There has been a great deal of news recently about hundreds of unmarked graves of Indigenous children found on the sites of residential schools in Canada. Of particular note were the 215 found at the former Kamloops Residential School, in south-central British Columbia, and 751 at the former Marieval Indian Residential School, east of Regina, Saskatchewan.
The Canadian federal government set up 139 such schools beginning in 1883. They were in operation for over a century with the last one finally closing in 1996. During that time, over 150,000 children were forcibly removed from their families and sent to live and learn in these schools, for the most part run by the Roman Catholic, Anglican and United churches. A map of Canada showing all of the residential schools follows. A breakdown by province can be found on the Truth and Reconciliation website.
The formation and existence of
these institutions is a black mark on our history. They represent a process of
genocide under which the governments hoped to eradicate the culture of
Indigenous people by educating and training the children away from their parents and communities.

▶ _Exercise set_:
1. According to the passage on Canada's residential schools, why do the schools represent a process of genocide? Answer in one to three sentences.
2. Using the passage on Canada's residential schools, answer these questions:
(a) How many of the schools did the federal government set up, and in what year did it begin?
(b) In what year did the last school close?
(c) How many unmarked graves were found at the former Marieval Indian Residential School?
3. Decide whether each statement agrees with the passage on Canada's residential schools. Give yes or no and quote the words that settle it.
(a) The former Kamloops Residential School is in south-central British Columbia.
(b) The federal government itself ran most of the schools.
(c) Fewer than 100,000 children were sent to the schools.

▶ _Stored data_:
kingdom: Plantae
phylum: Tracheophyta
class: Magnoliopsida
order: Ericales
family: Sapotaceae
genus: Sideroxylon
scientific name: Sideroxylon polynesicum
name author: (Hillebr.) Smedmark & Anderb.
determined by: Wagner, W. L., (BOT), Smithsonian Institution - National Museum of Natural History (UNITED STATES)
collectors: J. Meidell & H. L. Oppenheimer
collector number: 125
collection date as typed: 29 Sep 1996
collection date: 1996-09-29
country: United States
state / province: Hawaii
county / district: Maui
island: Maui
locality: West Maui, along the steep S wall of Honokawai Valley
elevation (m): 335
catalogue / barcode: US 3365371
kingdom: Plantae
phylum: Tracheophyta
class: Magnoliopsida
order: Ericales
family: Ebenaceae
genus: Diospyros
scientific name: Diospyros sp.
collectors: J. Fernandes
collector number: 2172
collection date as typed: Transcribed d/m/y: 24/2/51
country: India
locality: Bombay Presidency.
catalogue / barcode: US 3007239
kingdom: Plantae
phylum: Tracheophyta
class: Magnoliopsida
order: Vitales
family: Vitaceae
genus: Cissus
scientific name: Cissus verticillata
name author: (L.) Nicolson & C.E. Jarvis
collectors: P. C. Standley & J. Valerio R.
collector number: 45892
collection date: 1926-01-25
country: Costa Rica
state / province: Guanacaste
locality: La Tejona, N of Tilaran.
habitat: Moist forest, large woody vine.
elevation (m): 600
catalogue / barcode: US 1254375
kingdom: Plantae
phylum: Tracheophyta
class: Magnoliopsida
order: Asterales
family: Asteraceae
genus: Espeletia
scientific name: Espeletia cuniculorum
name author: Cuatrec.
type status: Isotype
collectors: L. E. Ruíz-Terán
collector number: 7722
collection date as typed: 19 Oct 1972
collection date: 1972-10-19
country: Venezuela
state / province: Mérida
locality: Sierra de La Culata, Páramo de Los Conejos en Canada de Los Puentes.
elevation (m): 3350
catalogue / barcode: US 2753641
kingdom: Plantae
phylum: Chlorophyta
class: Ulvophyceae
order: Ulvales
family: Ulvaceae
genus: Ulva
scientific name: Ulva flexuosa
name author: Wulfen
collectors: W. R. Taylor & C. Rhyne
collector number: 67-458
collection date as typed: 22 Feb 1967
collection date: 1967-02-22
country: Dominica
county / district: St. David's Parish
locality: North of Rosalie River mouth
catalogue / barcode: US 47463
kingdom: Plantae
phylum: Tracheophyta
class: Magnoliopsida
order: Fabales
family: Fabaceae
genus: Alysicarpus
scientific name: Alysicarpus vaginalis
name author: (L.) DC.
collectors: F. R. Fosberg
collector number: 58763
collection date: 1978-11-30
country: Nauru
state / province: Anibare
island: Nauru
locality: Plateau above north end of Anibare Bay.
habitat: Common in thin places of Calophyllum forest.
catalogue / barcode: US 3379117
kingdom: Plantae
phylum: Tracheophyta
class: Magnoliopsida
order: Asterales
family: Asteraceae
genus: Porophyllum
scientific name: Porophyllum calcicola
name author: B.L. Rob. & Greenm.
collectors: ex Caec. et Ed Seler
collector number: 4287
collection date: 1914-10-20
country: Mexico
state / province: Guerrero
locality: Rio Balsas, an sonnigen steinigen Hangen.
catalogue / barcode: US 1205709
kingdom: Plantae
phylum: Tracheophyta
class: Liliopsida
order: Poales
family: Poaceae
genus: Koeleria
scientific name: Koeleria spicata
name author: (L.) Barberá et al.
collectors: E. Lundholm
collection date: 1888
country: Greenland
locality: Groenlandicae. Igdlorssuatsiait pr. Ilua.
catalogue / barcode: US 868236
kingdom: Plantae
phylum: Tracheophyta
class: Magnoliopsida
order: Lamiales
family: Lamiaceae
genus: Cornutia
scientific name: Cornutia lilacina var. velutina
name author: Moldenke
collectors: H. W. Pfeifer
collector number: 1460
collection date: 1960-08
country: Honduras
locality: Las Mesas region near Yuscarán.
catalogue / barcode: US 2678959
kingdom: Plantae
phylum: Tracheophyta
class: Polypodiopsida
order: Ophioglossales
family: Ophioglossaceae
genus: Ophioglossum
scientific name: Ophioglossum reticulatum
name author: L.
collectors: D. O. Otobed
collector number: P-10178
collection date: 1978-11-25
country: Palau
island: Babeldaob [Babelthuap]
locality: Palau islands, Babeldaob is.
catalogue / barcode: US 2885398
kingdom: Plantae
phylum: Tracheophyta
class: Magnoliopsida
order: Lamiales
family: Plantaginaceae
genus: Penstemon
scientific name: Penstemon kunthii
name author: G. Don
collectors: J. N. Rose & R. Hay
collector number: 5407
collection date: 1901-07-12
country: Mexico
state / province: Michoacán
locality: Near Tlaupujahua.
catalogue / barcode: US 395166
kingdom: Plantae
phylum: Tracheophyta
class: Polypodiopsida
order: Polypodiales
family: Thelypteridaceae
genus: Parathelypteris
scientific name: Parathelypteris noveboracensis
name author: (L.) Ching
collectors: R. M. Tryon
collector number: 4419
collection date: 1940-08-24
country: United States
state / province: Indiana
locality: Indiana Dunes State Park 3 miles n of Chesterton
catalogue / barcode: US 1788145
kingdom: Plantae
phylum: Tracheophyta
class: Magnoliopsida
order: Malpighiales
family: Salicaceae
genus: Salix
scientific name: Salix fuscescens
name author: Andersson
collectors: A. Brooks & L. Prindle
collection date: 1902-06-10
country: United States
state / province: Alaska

▶ _Solution list_:
1. They represent genocide because the governments hoped to eradicate the culture of Indigenous people. They planned to do this by educating and training the children away from their parents and communities.

2.
(a) 139 schools, beginning in 1883
(b) 1996
(c) 751

3.
(a) Yes: "the 215 found at the former Kamloops Residential School, in south-central British Columbia"
(b) No: "for the most part run by the Roman Catholic, Anglican and United churches"
(c) No: "over 150,000 children were forcibly removed from their families"